Every record that follows must be set down word for word.

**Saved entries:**
_ _ _ _ _

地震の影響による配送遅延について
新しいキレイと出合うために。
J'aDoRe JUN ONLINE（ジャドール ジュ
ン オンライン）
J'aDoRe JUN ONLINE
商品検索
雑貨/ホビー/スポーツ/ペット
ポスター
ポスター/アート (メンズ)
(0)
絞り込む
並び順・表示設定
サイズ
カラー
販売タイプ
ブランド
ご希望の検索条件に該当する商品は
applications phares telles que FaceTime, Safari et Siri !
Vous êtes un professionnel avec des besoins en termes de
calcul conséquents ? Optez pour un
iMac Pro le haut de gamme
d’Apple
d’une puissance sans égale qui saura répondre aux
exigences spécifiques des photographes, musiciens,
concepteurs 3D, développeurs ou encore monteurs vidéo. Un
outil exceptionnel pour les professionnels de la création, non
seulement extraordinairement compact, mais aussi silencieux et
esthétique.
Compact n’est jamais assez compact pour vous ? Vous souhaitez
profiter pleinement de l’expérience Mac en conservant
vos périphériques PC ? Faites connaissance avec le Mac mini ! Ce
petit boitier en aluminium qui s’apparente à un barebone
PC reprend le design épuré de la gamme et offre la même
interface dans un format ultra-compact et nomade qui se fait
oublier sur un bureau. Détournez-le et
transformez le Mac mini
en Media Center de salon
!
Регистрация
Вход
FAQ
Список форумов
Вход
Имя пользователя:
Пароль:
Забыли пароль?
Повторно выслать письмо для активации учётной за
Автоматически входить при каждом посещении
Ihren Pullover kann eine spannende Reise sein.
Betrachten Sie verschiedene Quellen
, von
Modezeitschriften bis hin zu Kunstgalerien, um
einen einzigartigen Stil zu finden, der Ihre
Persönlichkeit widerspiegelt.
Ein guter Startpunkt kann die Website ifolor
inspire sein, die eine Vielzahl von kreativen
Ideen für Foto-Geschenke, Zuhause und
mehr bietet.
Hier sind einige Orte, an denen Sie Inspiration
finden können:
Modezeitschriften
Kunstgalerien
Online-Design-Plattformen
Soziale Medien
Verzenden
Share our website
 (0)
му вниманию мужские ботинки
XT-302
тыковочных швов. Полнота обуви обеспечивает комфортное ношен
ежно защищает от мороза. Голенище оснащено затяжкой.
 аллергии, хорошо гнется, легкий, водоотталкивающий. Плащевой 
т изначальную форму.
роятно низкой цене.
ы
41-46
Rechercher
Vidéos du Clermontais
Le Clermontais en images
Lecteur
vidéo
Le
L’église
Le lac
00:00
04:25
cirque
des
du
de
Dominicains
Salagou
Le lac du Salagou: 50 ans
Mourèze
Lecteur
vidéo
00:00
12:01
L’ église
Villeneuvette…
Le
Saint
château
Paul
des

_ _ _ _ _

**Solved exercise:**
地震の影響による配送遅延について
新しいキレイと出合うために。
J'aDoRe JUN ONLINE（ジャドール ジュ
ン オンライン）
J'aDoRe JUN ONLINE
商品検索
雑貨/ホビー/スポーツ/ペット
ポスター
ポスター/アート (メンズ)
(0)
絞り込む
並び順・表示設定
サイズ
カラー
販売タイプ
ブランド
ご希望の検索条件に該当する商品は
applications phares telles que FaceTime, Safari et Siri !
Vous êtes un professionnel avec des besoins en termes de
calcul conséquents ? Optez pour un
iMac Pro le haut de gamme
d’Apple
d’une puissance sans égale qui saura répondre aux
exigences spécifiques des photographes, musiciens,
concepteurs 3D, développeurs ou encore monteurs vidéo. Un
outil exceptionnel pour les professionnels de la création, non
seulement extraordinairement compact, mais aussi silencieux et
esthétique.
Compact n’est jamais assez compact pour vous ? Vous souhaitez
profiter pleinement de l’expérience Mac en conservant
vos périphériques PC ? Faites connaissance avec le Mac mini ! Ce
petit boitier en aluminium qui s’apparente à un barebone
PC reprend le design épuré de la gamme et offre la même
interface dans un format ultra-compact et nomade qui se fait
oublier sur un bureau. Détournez-le et
transformez le Mac mini
en Media Center de salon
!
Регистрация
Вход
FAQ
Список форумов
Вход
Имя пользователя:
Пароль:
Забыли пароль?
Повторно выслать письмо для активации учётной за
Автоматически входить при каждом посещении
Ihren Pullover kann eine spannende Reise sein.
Betrachten Sie verschiedene Quellen
, von
Modezeitschriften bis hin zu Kunstgalerien, um
einen einzigartigen Stil zu finden, der Ihre
Persönlichkeit widerspiegelt.
Ein guter Startpunkt kann die Website ifolor
inspire sein, die eine Vielzahl von kreativen
Ideen für Foto-Geschenke, Zuhause und
mehr bietet.
Hier sind einige Orte, an denen Sie Inspiration
finden können:
Modezeitschriften
Kunstgalerien
Online-Design-Plattformen
Soziale Medien
Verzenden
Share our website
 (0)
му вниманию мужские ботинки
XT-302
тыковочных швов. Полнота обуви обеспечивает комфортное ношен
ежно защищает от мороза. Голенище оснащено затяжкой.
 аллергии, хорошо гнется, легкий, водоотталкивающий. Плащевой 
т изначальную форму.
роятно низкой цене.
ы
41-46
Rechercher
Vidéos du Clermontais
Le Clermontais en images
Lecteur
vidéo
Le
L’église
Le lac
00:00
04:25
cirque
des
du
de
Dominicains
Salagou
Le lac du Salagou: 50 ans
Mourèze
Lecteur
vidéo
00:00
12:01
L’ église
Villeneuvette…
Le
Saint
château
Paul
des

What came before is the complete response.